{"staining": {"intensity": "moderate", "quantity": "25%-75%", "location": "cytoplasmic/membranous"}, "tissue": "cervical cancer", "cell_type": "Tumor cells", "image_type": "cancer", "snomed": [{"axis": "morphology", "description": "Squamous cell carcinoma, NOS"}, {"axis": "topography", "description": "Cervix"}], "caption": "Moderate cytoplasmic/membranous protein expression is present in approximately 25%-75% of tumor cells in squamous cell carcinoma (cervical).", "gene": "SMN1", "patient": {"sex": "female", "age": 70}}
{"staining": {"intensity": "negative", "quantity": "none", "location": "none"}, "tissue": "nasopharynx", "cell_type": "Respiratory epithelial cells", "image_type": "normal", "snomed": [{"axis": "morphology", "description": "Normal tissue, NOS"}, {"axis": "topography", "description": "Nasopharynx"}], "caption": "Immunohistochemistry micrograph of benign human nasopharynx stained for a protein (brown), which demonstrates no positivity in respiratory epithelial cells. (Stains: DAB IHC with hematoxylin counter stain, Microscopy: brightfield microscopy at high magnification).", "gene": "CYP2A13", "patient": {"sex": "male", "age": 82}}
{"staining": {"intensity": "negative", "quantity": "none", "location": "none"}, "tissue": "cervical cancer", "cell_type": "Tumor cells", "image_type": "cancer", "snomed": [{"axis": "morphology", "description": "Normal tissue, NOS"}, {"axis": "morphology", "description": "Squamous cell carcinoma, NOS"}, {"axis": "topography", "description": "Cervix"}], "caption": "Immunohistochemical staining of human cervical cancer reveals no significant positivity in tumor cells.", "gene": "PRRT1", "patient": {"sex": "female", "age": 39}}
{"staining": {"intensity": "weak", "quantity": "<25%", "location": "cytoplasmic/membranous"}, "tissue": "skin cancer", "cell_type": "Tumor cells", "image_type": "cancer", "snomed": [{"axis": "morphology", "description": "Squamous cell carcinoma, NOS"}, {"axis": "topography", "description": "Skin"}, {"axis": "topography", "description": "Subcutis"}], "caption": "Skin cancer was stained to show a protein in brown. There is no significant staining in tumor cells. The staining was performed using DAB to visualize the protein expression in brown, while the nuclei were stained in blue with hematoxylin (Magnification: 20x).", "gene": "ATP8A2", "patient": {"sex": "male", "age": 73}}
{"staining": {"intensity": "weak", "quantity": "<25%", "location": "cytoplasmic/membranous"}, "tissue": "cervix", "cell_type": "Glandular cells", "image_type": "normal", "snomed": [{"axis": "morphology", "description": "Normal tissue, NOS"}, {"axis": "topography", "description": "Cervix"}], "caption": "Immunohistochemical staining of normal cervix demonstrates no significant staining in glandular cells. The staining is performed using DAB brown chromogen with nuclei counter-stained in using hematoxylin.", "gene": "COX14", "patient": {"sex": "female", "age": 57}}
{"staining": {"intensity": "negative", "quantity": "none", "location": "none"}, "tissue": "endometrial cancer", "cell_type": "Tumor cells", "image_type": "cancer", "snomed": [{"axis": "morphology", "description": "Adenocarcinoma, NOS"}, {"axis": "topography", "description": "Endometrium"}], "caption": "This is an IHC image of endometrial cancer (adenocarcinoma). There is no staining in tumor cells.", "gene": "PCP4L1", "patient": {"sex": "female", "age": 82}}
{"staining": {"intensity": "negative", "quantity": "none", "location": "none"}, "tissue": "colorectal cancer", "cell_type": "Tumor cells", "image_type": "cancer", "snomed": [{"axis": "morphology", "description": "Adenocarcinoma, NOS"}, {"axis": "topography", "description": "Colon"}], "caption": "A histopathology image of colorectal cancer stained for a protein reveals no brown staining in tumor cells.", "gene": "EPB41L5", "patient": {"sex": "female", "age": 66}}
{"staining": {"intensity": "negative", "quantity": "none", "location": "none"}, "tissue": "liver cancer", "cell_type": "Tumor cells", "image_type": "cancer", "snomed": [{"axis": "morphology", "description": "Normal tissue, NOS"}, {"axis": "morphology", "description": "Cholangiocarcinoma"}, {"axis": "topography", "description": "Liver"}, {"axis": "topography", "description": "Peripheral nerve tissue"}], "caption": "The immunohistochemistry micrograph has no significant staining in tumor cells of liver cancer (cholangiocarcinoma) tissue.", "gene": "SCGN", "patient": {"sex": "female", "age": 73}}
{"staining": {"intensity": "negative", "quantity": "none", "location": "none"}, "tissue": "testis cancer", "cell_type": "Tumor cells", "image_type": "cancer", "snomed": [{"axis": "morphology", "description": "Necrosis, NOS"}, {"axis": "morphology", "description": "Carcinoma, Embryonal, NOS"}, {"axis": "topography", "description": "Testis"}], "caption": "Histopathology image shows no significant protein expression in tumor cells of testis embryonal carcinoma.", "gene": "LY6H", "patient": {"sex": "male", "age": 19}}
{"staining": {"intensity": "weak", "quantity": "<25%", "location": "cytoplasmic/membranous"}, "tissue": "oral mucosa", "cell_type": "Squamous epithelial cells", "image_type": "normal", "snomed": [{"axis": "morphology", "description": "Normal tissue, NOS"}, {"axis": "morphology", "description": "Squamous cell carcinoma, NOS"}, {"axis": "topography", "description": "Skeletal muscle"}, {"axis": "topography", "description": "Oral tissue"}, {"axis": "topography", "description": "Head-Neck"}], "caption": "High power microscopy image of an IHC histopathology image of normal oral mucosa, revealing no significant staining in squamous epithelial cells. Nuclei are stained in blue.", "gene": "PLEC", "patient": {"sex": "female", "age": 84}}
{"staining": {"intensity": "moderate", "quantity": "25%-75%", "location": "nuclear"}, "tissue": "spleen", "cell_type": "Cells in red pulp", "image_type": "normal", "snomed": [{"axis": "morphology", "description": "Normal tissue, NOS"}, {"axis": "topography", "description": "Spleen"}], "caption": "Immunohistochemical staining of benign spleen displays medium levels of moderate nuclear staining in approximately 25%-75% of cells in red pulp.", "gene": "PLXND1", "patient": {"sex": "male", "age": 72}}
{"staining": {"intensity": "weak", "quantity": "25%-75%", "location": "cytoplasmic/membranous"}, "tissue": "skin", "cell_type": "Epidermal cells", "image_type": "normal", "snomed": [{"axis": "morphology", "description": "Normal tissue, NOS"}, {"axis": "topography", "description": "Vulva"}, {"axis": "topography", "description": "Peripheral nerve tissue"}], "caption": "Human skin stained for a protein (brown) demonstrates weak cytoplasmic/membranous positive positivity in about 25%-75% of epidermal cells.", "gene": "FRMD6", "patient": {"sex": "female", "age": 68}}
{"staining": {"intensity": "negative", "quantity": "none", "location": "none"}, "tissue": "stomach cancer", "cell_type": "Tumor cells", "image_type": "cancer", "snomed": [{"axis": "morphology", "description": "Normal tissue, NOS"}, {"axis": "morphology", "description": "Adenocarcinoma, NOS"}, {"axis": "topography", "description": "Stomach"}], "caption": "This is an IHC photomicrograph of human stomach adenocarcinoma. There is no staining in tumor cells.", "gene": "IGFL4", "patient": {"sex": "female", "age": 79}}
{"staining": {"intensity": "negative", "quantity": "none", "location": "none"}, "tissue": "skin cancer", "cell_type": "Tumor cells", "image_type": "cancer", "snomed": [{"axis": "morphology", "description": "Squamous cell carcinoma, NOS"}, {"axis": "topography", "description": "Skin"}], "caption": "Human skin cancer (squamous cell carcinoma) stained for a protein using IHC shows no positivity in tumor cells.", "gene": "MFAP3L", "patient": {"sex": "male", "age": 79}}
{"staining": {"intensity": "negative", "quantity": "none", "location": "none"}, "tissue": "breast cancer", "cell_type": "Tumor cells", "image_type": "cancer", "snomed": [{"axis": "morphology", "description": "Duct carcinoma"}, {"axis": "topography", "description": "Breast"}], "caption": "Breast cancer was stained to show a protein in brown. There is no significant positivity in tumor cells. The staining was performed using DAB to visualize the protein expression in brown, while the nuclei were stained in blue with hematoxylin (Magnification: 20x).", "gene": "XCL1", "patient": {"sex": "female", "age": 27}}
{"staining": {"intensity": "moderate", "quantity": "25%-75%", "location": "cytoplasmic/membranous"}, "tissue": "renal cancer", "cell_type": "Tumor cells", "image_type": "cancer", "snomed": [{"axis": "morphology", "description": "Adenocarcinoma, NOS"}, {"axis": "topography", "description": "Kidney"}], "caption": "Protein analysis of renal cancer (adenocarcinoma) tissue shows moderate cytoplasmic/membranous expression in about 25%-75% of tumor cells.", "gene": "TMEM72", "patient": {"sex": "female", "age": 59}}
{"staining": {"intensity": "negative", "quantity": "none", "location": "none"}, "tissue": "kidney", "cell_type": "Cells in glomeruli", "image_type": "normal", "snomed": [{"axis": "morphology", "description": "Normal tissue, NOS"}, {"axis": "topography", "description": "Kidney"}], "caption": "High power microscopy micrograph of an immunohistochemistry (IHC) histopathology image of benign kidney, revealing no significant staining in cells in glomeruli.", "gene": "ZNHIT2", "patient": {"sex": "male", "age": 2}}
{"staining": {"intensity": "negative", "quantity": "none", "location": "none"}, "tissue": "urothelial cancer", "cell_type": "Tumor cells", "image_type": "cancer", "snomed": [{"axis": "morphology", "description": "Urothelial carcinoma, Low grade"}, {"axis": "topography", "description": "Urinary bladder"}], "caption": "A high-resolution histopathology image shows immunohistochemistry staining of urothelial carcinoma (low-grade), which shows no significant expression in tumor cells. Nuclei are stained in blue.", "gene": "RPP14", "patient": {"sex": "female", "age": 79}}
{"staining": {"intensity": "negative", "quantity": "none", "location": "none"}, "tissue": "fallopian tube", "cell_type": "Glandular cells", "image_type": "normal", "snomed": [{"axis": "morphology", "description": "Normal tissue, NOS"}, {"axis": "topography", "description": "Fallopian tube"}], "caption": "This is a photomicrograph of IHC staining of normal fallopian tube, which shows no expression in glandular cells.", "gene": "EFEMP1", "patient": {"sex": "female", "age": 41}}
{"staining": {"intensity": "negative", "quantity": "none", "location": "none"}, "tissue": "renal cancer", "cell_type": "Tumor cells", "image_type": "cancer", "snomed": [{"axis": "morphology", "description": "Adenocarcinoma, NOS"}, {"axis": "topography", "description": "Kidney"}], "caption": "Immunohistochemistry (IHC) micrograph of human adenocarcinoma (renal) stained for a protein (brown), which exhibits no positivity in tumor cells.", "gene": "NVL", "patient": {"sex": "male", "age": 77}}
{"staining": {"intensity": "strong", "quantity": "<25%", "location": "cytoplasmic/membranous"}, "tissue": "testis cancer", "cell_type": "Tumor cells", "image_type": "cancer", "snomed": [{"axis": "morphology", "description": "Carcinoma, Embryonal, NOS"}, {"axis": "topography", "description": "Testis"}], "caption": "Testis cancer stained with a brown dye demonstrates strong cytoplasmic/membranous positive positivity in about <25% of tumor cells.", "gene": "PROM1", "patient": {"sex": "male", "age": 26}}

_Work to complete_
All lines above from the one containing "power microscopy image" to the one containing "staining of benign" must be repeated exactly, both lines included, and no others.

_Task response_
{"staining": {"intensity": "weak", "quantity": "<25%", "location": "cytoplasmic/membranous"}, "tissue": "oral mucosa", "cell_type": "Squamous epithelial cells", "image_type": "normal", "snomed": [{"axis": "morphology", "description": "Normal tissue, NOS"}, {"axis": "morphology", "description": "Squamous cell carcinoma, NOS"}, {"axis": "topography", "description": "Skeletal muscle"}, {"axis": "topography", "description": "Oral tissue"}, {"axis": "topography", "description": "Head-Neck"}], "caption": "High power microscopy image of an IHC histopathology image of normal oral mucosa, revealing no significant staining in squamous epithelial cells. Nuclei are stained in blue.", "gene": "PLEC", "patient": {"sex": "female", "age": 84}}
{"staining": {"intensity": "moderate", "quantity": "25%-75%", "location": "nuclear"}, "tissue": "spleen", "cell_type": "Cells in red pulp", "image_type": "normal", "snomed": [{"axis": "morphology", "description": "Normal tissue, NOS"}, {"axis": "topography", "description": "Spleen"}], "caption": "Immunohistochemical staining of benign spleen displays medium levels of moderate nuclear staining in approximately 25%-75% of cells in red pulp.", "gene": "PLXND1", "patient": {"sex": "male", "age": 72}}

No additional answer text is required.